The Maryland Public Service Commission on Thursday approved a power company’s request to build wind turbines off Ocean City that are more than 200 feet taller than had originally been permitted.
The decision came after Ocean City officials, including Mayor Rick Meehan, had testified that the new, larger turbine design chosen by Skipjack Offshore Energy for the wind projects would ruin views of the horizon from the beach, thus affecting the town’s crucial tourism industry.
They added that the new turbines, three times taller than the tallest building in Ocean City, would require aerial hazard navigation lights, which the previous turbines did not, and contended that values of beachfront properties would be adversely affected.
Town officials wanted the commission to order Skipjack to move the turbines 33 miles offshore, citing a wind farm development off Long Island, New York, that is that far out, and thus out of sight.

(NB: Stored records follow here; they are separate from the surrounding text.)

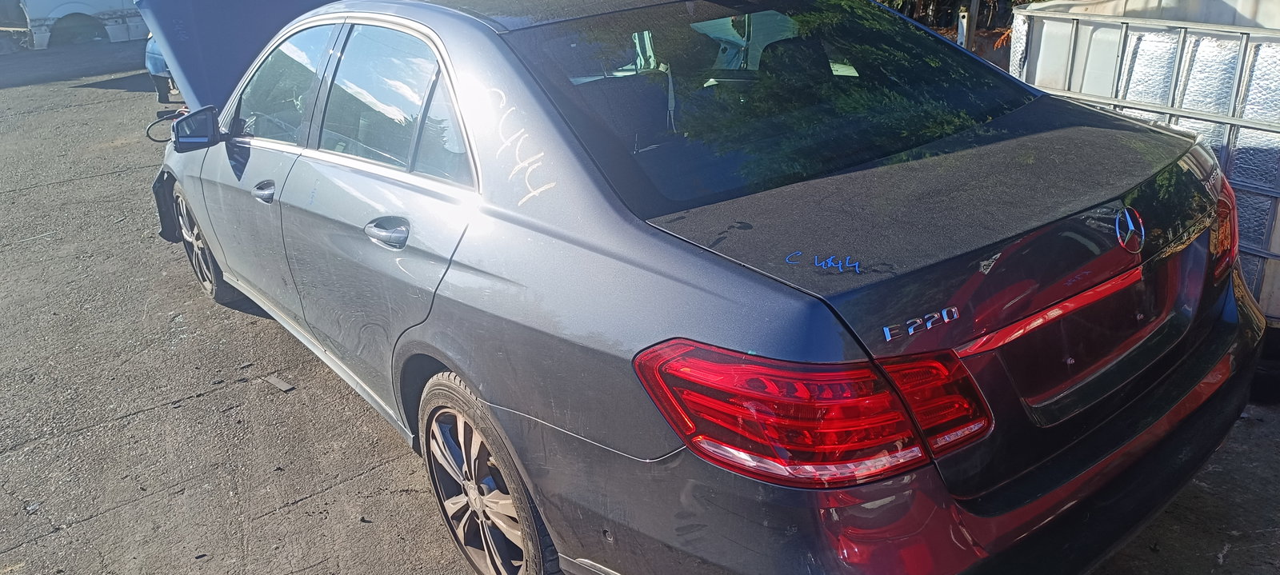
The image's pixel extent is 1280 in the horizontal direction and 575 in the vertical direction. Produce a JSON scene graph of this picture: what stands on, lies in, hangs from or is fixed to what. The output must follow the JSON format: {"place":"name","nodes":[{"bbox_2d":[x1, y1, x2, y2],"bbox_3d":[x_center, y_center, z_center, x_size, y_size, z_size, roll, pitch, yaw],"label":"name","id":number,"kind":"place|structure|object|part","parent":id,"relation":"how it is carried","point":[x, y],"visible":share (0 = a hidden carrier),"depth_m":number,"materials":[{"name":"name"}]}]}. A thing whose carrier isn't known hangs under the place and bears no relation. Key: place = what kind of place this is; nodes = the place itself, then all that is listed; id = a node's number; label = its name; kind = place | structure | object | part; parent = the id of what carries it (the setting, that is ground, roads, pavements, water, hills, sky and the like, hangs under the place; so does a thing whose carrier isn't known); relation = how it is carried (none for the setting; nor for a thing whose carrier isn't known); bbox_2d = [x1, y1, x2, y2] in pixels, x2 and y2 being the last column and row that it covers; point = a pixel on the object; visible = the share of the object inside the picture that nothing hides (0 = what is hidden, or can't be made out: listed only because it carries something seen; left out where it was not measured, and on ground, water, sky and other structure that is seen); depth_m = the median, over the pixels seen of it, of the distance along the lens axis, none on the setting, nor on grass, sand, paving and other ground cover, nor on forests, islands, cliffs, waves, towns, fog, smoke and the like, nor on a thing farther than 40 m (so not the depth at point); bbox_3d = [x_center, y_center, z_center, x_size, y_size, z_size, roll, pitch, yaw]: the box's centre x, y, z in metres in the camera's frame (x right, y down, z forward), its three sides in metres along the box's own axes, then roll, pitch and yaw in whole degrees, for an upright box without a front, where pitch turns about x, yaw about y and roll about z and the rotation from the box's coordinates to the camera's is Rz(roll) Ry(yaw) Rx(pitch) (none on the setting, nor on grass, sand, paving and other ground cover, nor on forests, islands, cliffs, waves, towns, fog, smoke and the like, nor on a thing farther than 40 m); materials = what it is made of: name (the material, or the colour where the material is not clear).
{"place":"outdoors","nodes":[
{"label":"outdoors","id":0,"kind":"place"},
{"bbox_2d":[2,26,1279,574],"label":"asphalt pavement","id":1,"kind":"structure","parent":0,"point":[313,500],"materials":[{"name":"grey asphalt"}]},
{"bbox_2d":[7,0,143,47],"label":"white vehicle","id":2,"kind":"object","parent":1,"relation":"on","point":[78,6],"visible":0.68,"depth_m":14.52,"materials":[{"name":"white metal"}]},
{"bbox_2d":[143,32,179,102],"label":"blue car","id":3,"kind":"object","parent":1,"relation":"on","point":[161,64],"visible":0.07,"depth_m":9.09,"materials":[{"name":"blue"}]},
{"bbox_2d":[263,374,295,392],"bbox_3d":[-1.520,0.394,3.745,0.198,0.024,0.061,14,28,35],"label":"debris","id":4,"kind":"object","parent":1,"relation":"on","point":[282,387],"visible":0.97,"depth_m":3.72,"materials":[{"name":"grey"}]},
{"bbox_2d":[134,0,1263,574],"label":"gray sedan","id":5,"kind":"object","parent":1,"relation":"on","point":[442,313],"visible":0.96,"depth_m":2.05,"materials":[{"name":"metal"}]},
{"bbox_2d":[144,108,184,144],"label":"cable","id":6,"kind":"object","parent":5,"relation":"attached to","point":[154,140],"visible":0.52,"depth_m":5.50,"materials":[{"name":"black plastic"}]},
{"label":"wheel","id":7,"kind":"part","parent":5,"relation":"part of","materials":[{"name":"rubber"}]},
{"bbox_2d":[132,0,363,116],"label":"car hood","id":8,"kind":"object","parent":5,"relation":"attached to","point":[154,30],"visible":0.42,"depth_m":5.72,"materials":[{"name":"blue"}]},
{"label":"front door handle","id":9,"kind":"part","parent":5,"relation":"part of","materials":[{"name":"silver metal"}]},
{"label":"front door window","id":10,"kind":"part","parent":5,"relation":"part of","materials":[{"name":"clear glass"}]},
{"label":"door","id":11,"kind":"part","parent":5,"relation":"part of","materials":[{"name":"metal"}]},
{"label":"door handle","id":12,"kind":"part","parent":5,"relation":"part of","materials":[{"name":"silver metal"}]},
{"label":"door window","id":13,"kind":"part","parent":5,"relation":"part of","materials":[{"name":"clear glass"}]},
{"label":"wheel","id":14,"kind":"part","parent":5,"relation":"part of","materials":[{"name":"silver metal"}]},
{"label":"window","id":15,"kind":"part","parent":5,"relation":"part of","materials":[{"name":"glass"}]},
{"label":"taillight","id":16,"kind":"part","parent":5,"relation":"part of","materials":[{"name":"red plastic"}]},
{"label":"bumper","id":17,"kind":"part","parent":5,"relation":"part of","materials":[{"name":"grey plastic"}]},
{"bbox_2d":[1008,0,1279,340],"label":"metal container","id":18,"kind":"object","parent":1,"relation":"on","point":[1277,247],"visible":0.55,"depth_m":3.33,"materials":[{"name":"metal"}]},
{"bbox_2d":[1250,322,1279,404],"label":"tire","id":19,"kind":"object","parent":1,"relation":"on","point":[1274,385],"visible":0.35,"depth_m":3.14,"materials":[{"name":"black rubber"}]},
{"label":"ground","id":20,"kind":"structure","parent":0},
{"bbox_2d":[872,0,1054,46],"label":"shrub","id":21,"kind":"object","parent":20,"relation":"on","point":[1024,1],"visible":0.2,"depth_m":8.73,"materials":[{"name":"plant"}]},
{"bbox_2d":[956,0,979,49],"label":"wooden post","id":22,"kind":"object","parent":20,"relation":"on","point":[974,6],"visible":0.5,"depth_m":6.93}
]}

Skipjack argued that the taller turbines will actually help the view, because they are more efficient and thus will allow them to build fewer than originally planned, and place them farther out into the water — between 21.5 and 22.7 miles out, as opposed to the original 19.5.

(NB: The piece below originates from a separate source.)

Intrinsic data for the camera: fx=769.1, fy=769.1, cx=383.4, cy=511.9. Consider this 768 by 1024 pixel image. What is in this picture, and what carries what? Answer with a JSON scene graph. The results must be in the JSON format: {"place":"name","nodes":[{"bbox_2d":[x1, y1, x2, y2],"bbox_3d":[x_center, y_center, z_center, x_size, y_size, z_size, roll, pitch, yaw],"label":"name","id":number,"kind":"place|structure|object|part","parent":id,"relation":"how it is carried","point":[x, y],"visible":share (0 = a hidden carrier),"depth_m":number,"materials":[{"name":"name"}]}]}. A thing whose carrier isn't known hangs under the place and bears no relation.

They also said that the argument they should build so far out as to be invisible from shore would require them to completely change the approved parameters they’ve been working from since 2017, and would fall outside the area they’ve been given to work with.
The commission sided with Skipjack, adding that the agreement with the energy company never specified a particular turbine. The plan originally submitted with the application in 2016 used the most technologically advanced turbine at the time, the commission said in their decision, and since then, the state-of-the-art model has changed.
The new turbines will be 492 feet tall at the hub, up from the 374 feet of the previously approved turbine; the diameter of the rotor will be 721 feet, up from 590, and the tip height will grow to 853 feet, up from 641.
The commission said the new turbines meant that 12 or fewer turbines would be built, down from the previous 15.
Meehan also argued that, while the company told the commission about the new turbines in June 2019, Ocean City officials hadn’t heard from Skipjack for nearly six months before the new turbine design was unveiled at a public hearing in January.
The commission ordered Skipjack to stay in better contact with the town about its plans.